Without the pictures, set down every line of the data exactly.

%%

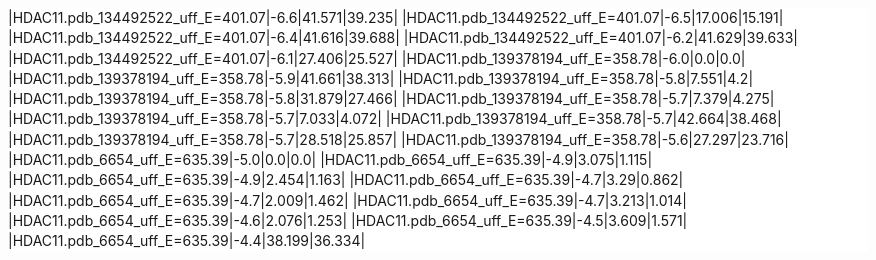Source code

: |HDAC11.pdb\_134492522\_uff\_E=401.07|-6.6|41\.571|39\.235|
|HDAC11.pdb\_134492522\_uff\_E=401.07|-6.5|17\.006|15\.191|
|HDAC11.pdb\_134492522\_uff\_E=401.07|-6.4|41\.616|39\.688|
|HDAC11.pdb\_134492522\_uff\_E=401.07|-6.2|41\.629|39\.633|
|HDAC11.pdb\_134492522\_uff\_E=401.07|-6.1|27\.406|25\.527|
|HDAC11.pdb\_139378194\_uff\_E=358.78|-6.0|0\.0|0\.0|
|HDAC11.pdb\_139378194\_uff\_E=358.78|-5.9|41\.661|38\.313|
|HDAC11.pdb\_139378194\_uff\_E=358.78|-5.8|7\.551|4\.2|
|HDAC11.pdb\_139378194\_uff\_E=358.78|-5.8|31\.879|27\.466|
|HDAC11.pdb\_139378194\_uff\_E=358.78|-5.7|7\.379|4\.275|
|HDAC11.pdb\_139378194\_uff\_E=358.78|-5.7|7\.033|4\.072|
|HDAC11.pdb\_139378194\_uff\_E=358.78|-5.7|42\.664|38\.468|
|HDAC11.pdb\_139378194\_uff\_E=358.78|-5.7|28\.518|25\.857|
|HDAC11.pdb\_139378194\_uff\_E=358.78|-5.6|27\.297|23\.716|
|HDAC11.pdb\_6654\_uff\_E=635.39|-5.0|0\.0|0\.0|
|HDAC11.pdb\_6654\_uff\_E=635.39|-4.9|3\.075|1\.115|
|HDAC11.pdb\_6654\_uff\_E=635.39|-4.9|2\.454|1\.163|
|HDAC11.pdb\_6654\_uff\_E=635.39|-4.7|3\.29|0\.862|
|HDAC11.pdb\_6654\_uff\_E=635.39|-4.7|2\.009|1\.462|
|HDAC11.pdb\_6654\_uff\_E=635.39|-4.7|3\.213|1\.014|
|HDAC11.pdb\_6654\_uff\_E=635.39|-4.6|2\.076|1\.253|
|HDAC11.pdb\_6654\_uff\_E=635.39|-4.5|3\.609|1\.571|
|HDAC11.pdb\_6654\_uff\_E=635.39|-4.4|38\.199|36\.334|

%%

• _REPLY TO THE EXERCISE_
Source code

: |HDAC11.pdb\_134492522\_uff\_E=401.07|-6.6|41\.571|39\.235|
|HDAC11.pdb\_134492522\_uff\_E=401.07|-6.5|17\.006|15\.191|
|HDAC11.pdb\_134492522\_uff\_E=401.07|-6.4|41\.616|39\.688|
|HDAC11.pdb\_134492522\_uff\_E=401.07|-6.2|41\.629|39\.633|
|HDAC11.pdb\_134492522\_uff\_E=401.07|-6.1|27\.406|25\.527|
|HDAC11.pdb\_139378194\_uff\_E=358.78|-6.0|0\.0|0\.0|
|HDAC11.pdb\_139378194\_uff\_E=358.78|-5.9|41\.661|38\.313|
|HDAC11.pdb\_139378194\_uff\_E=358.78|-5.8|7\.551|4\.2|
|HDAC11.pdb\_139378194\_uff\_E=358.78|-5.8|31\.879|27\.466|
|HDAC11.pdb\_139378194\_uff\_E=358.78|-5.7|7\.379|4\.275|
|HDAC11.pdb\_139378194\_uff\_E=358.78|-5.7|7\.033|4\.072|
|HDAC11.pdb\_139378194\_uff\_E=358.78|-5.7|42\.664|38\.468|
|HDAC11.pdb\_139378194\_uff\_E=358.78|-5.7|28\.518|25\.857|
|HDAC11.pdb\_139378194\_uff\_E=358.78|-5.6|27\.297|23\.716|
|HDAC11.pdb\_6654\_uff\_E=635.39|-5.0|0\.0|0\.0|
|HDAC11.pdb\_6654\_uff\_E=635.39|-4.9|3\.075|1\.115|
|HDAC11.pdb\_6654\_uff\_E=635.39|-4.9|2\.454|1\.163|
|HDAC11.pdb\_6654\_uff\_E=635.39|-4.7|3\.29|0\.862|
|HDAC11.pdb\_6654\_uff\_E=635.39|-4.7|2\.009|1\.462|
|HDAC11.pdb\_6654\_uff\_E=635.39|-4.7|3\.213|1\.014|
|HDAC11.pdb\_6654\_uff\_E=635.39|-4.6|2\.076|1\.253|
|HDAC11.pdb\_6654\_uff\_E=635.39|-4.5|3\.609|1\.571|
|HDAC11.pdb\_6654\_uff\_E=635.39|-4.4|38\.199|36\.334|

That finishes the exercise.